== Exercise aim ==
Output exactly the lines below from the one containing "drag(904, 259, 723, 278)" to the last line, both included. Omit pictures.

Collected data entries
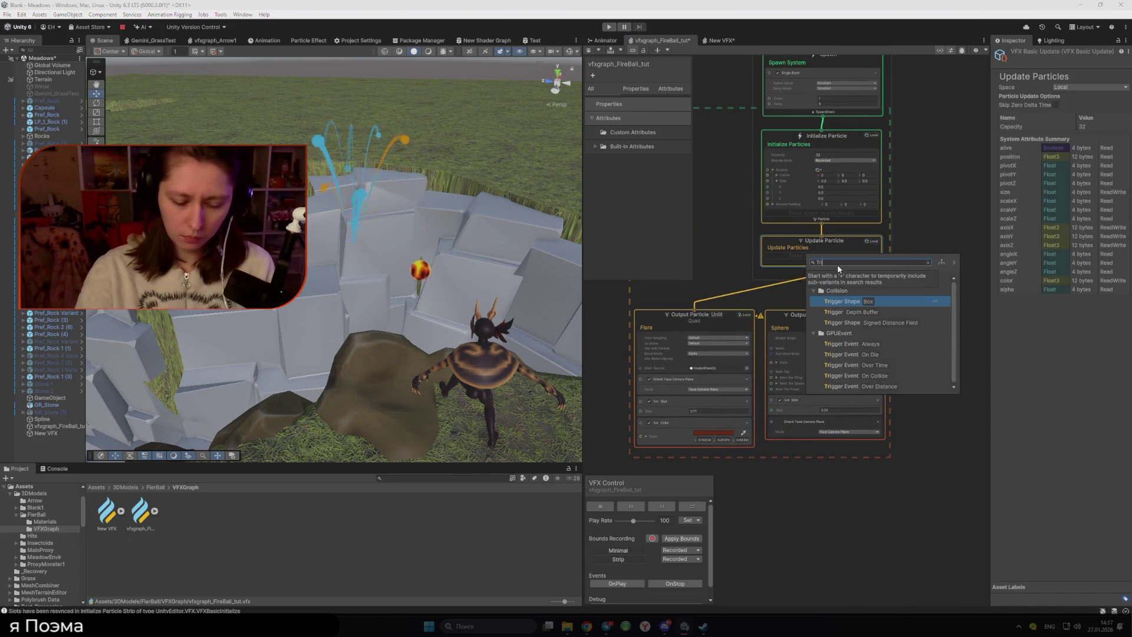
text(igger)
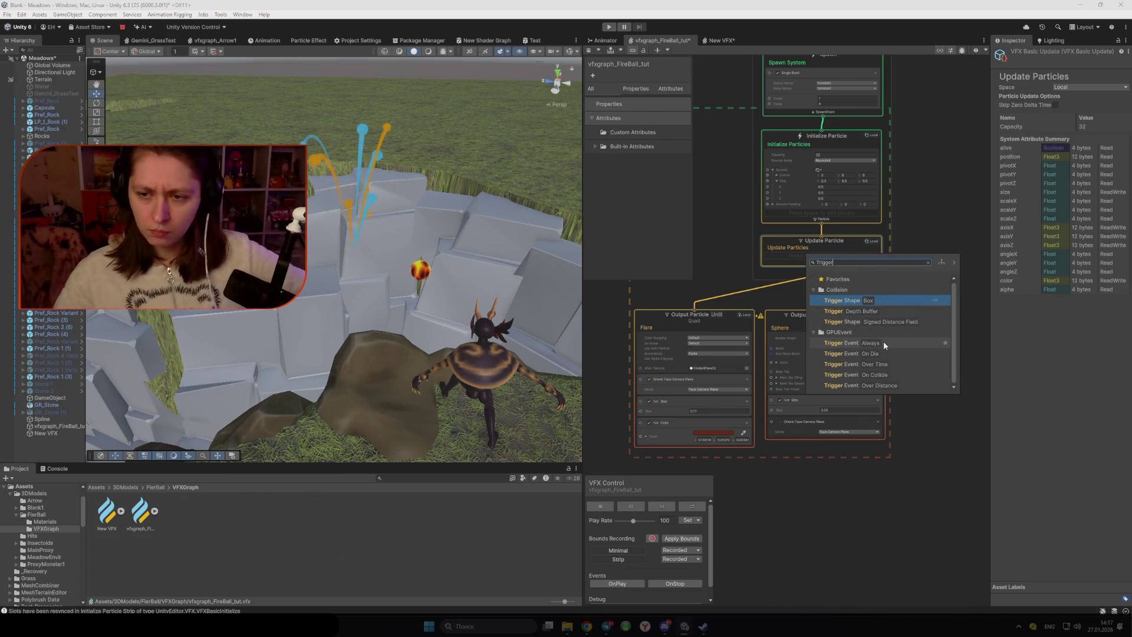
mouse_move(586, 626)
click(607, 592)
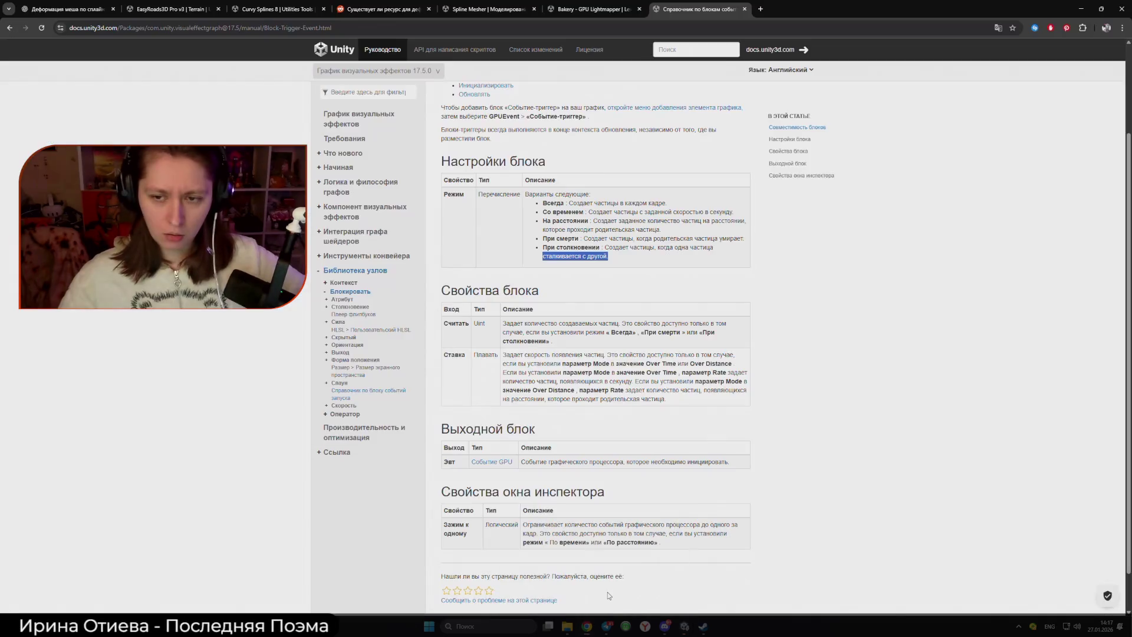
- Deselect the highlighted text on the Trigger Event page and go back to Unity
click(786, 496)
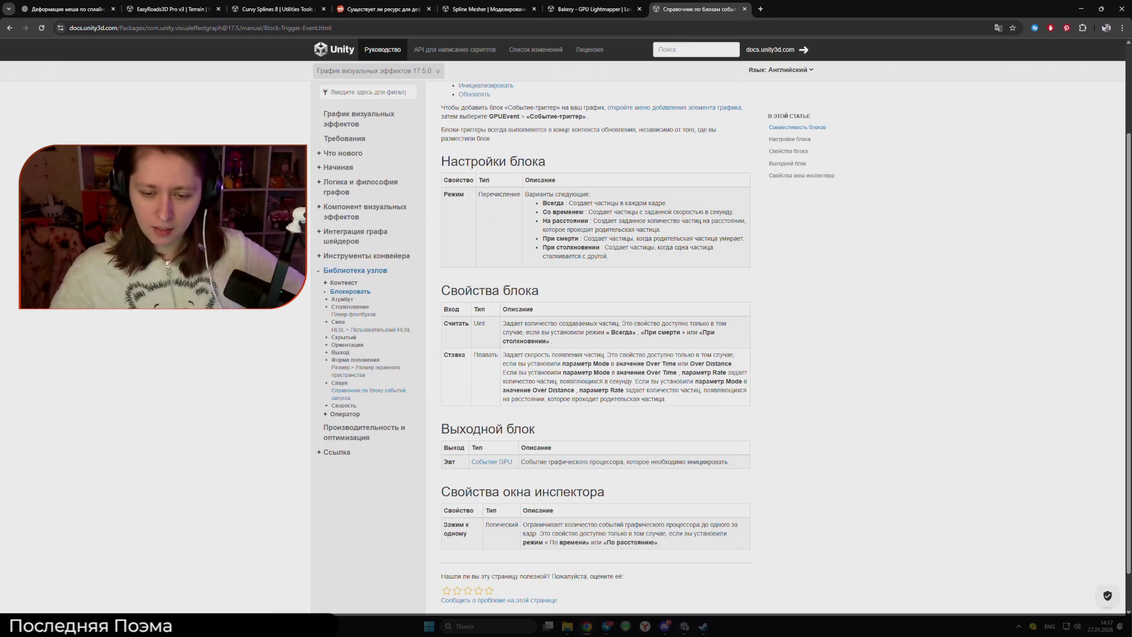
click(683, 626)
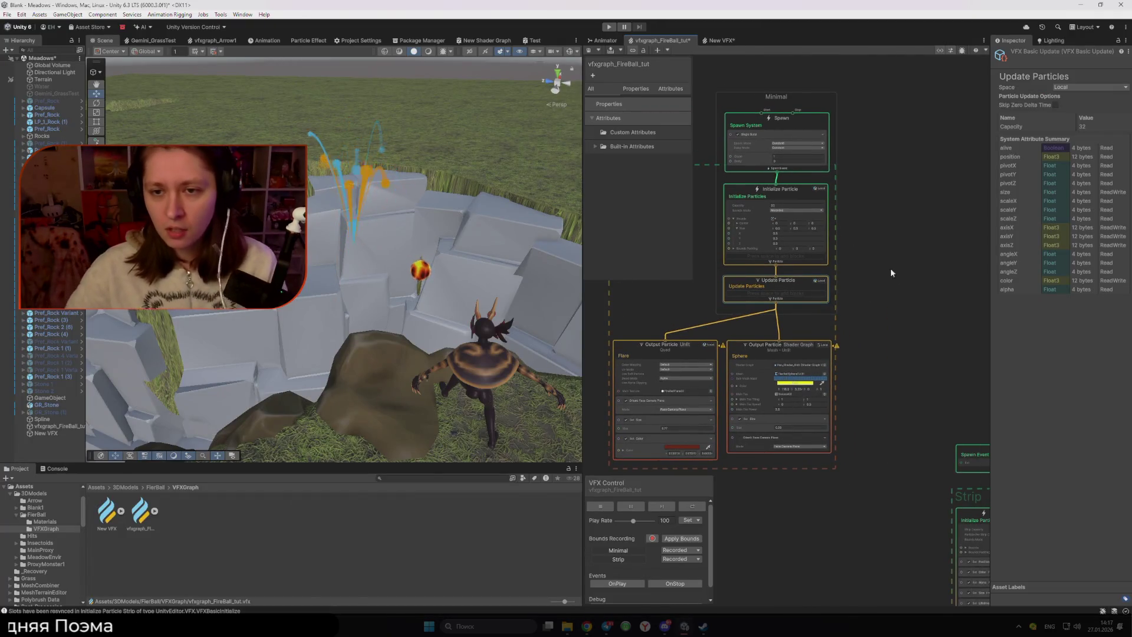
scroll(736, 149, up, 3)
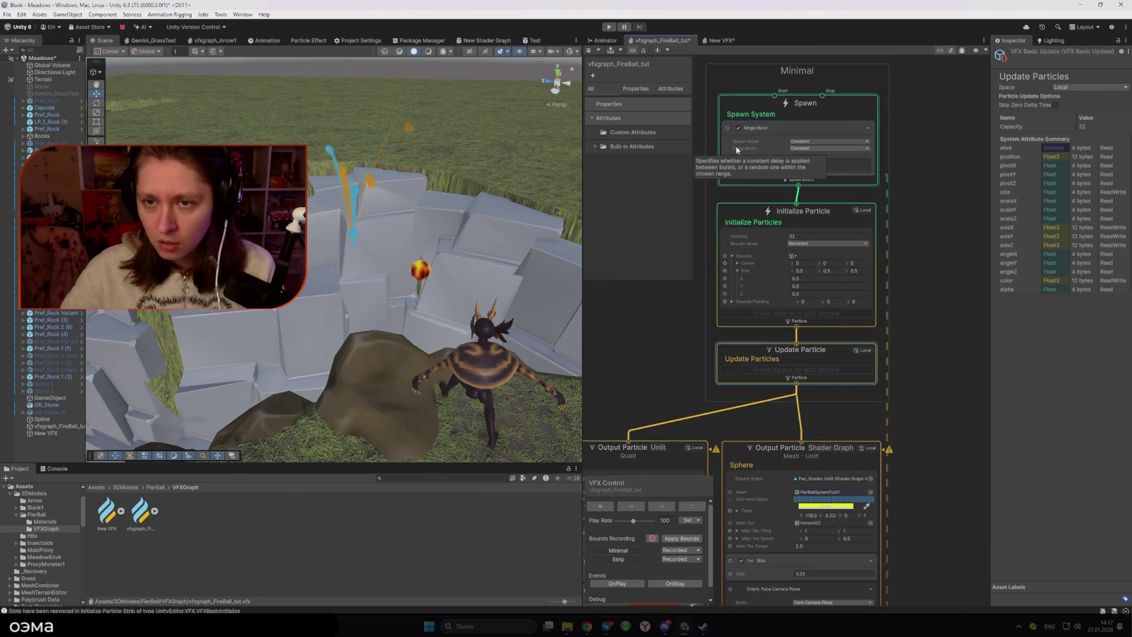
- Switch to the New VFX graph and pan to centre its Strip system
scroll(733, 146, down, 2)
click(723, 40)
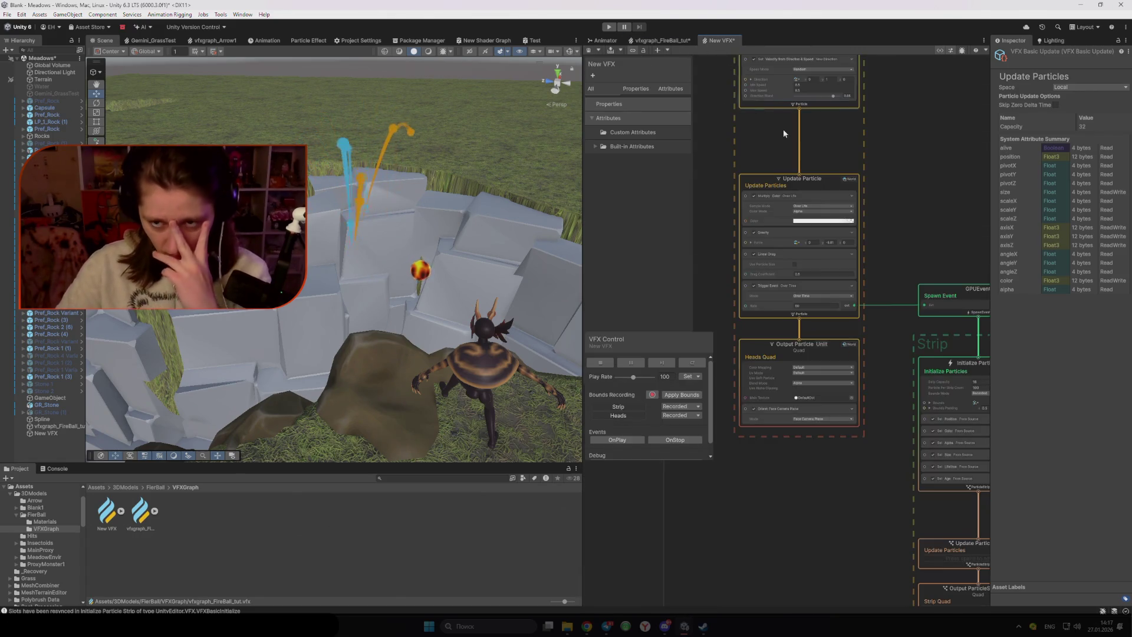
scroll(905, 259, down, 1)
drag(904, 259, 723, 278)
scroll(741, 270, up, 2)
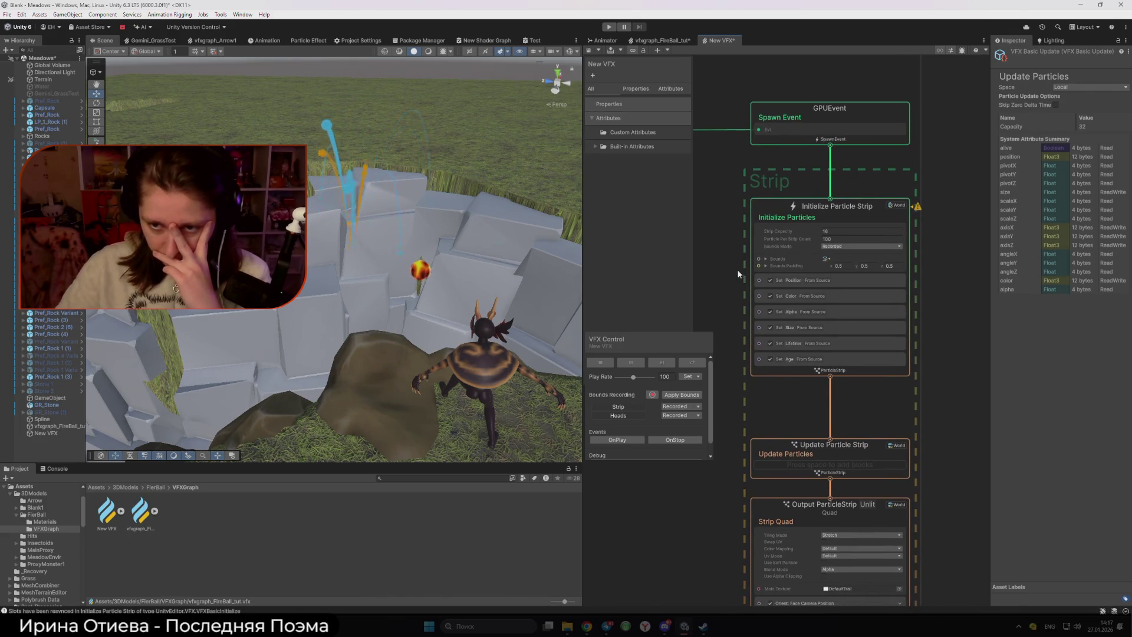
- Create a Simple Trail Visual Effect Graph named Trail in VFXGraph and open it
right_click(365, 508)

== Response to this task ==
drag(904, 259, 723, 278)
scroll(741, 270, up, 2)
- Create a Simple Trail Visual Effect Graph named Trail in VFXGraph and open it
right_click(365, 508)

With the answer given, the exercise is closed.